The Bank's primary functions are managing and servicing the investments of institutions and high-net-worth individuals. BNY Mellon is the world's largest custodian bank. As of June 30, 2017, BNY Mellon had $31.1 trillion in assets under custody and/or administration, and $1.8 trillion in assets under management. It operates in 35 countries in the Americas; Europe, the Middle East and Africa (EMEA); and Asia-Pacific, and employs over 50,000 people.

BNY Mellon began its RPA journey in early 2016. By June, they had multiple projects underway and had moved approximately 50 software robots into production. One key use case was reconciling unsettled trades on behalf of customers. Another use case was to automate the daily reconciliation of client’s assets held in custody to Investment Manager data. By March 2017, BNY Mellon could report results such as 100% accuracy in account-closure validations across five systems, 88% improvement in processing time, 66% improvement in trade entry turnaround time, and 20 second robotic trade settlements vs. 60 seconds by a human. Through 2017, the automation of processes noticeably accelerated as BNY Mellon gained the benefits of doing a great deal of preparation work during the start-up phase.

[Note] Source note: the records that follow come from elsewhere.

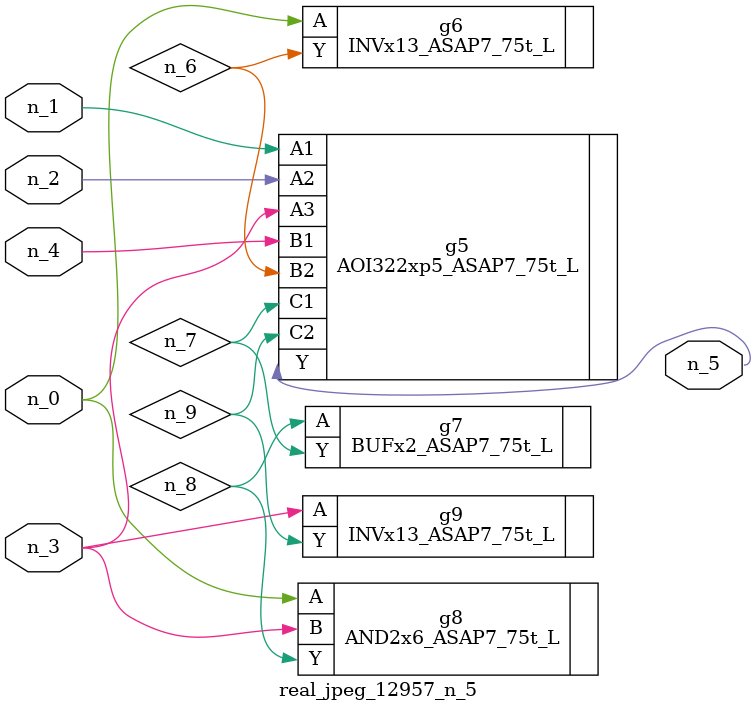
<source format=v>
module real_jpeg_12957_n_5 (n_4, n_0, n_1, n_2, n_3, n_5);

input n_4;
input n_0;
input n_1;
input n_2;
input n_3;

output n_5;

wire n_8;
wire n_6;
wire n_7;
wire n_9;

INVx13_ASAP7_75t_L g6 ( 
.A(n_0),
.Y(n_6)
);

AND2x6_ASAP7_75t_L g8 ( 
.A(n_0),
.B(n_3),
.Y(n_8)
);

AOI322xp5_ASAP7_75t_L g5 ( 
.A1(n_1),
.A2(n_2),
.A3(n_3),
.B1(n_4),
.B2(n_6),
.C1(n_7),
.C2(n_9),
.Y(n_5)
);

INVx13_ASAP7_75t_L g9 ( 
.A(n_3),
.Y(n_9)
);

BUFx2_ASAP7_75t_L g7 ( 
.A(n_8),
.Y(n_7)
);


endmodule
</source>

Jon Theuerkauf has been an effective Project Champion, and was fully supported and sponsored by his boss, the Head of Client Service Delivery, the bank’s service operations unit. As the Project Sponsor, Jon’s boss provided resources, ‘air cover’, and allowed a fail fast culture to exist in the RPA environment. The interesting dimension was how Jon and his team worked not only to gain stakeholder buy-in from the business people who would ultimately be using the technology, but also brought together control, audit, risk, legal and various technical SME’s to help the RPA team build the infrastructure they believed was necessary to run fast and run safely.

Jon’s belief was to “begin with the end in mind” and use all the available resources to get what you need in place first and then go. Keep learning, and “change as you do learn from what you are doing and from others, but don’t get paralyzed.” He also got agreement on governance rules and on how the projects would be run and managed. He set a goal to have projects delivered in 28 days using a combination of Waterfall and Agile software development methods called ‘Wagile’.

BNY Mellon completed 40 RPA automation projects in 2016, with an average delivery time between 45 and 60 days and is now working to get that closer to the 28-day average. It was Jon’s belief that in order to build and use automated processes fast, a whole support infrastructure is required to be in place first or you risk be slowed down or stopped later.

By mid-2017, BNY Mellon had over 200 robots in production. They had automated 100+ processes and were adopting machine learning, OCR technologies and other Intelligent Automation tools into their now new SmartTech Ecosystem. They will at some point move to explore and test further advances into cognitive automation. Jon further commented:

“The existing environment today is at least three-to-five years out from a fully integrated automated operating environment leading the way to something resembling more akin to a more mature adult’s cognitive capability. To get there, begin your automation efforts with the end in mind, and remain focused on a more structured data operating environment.”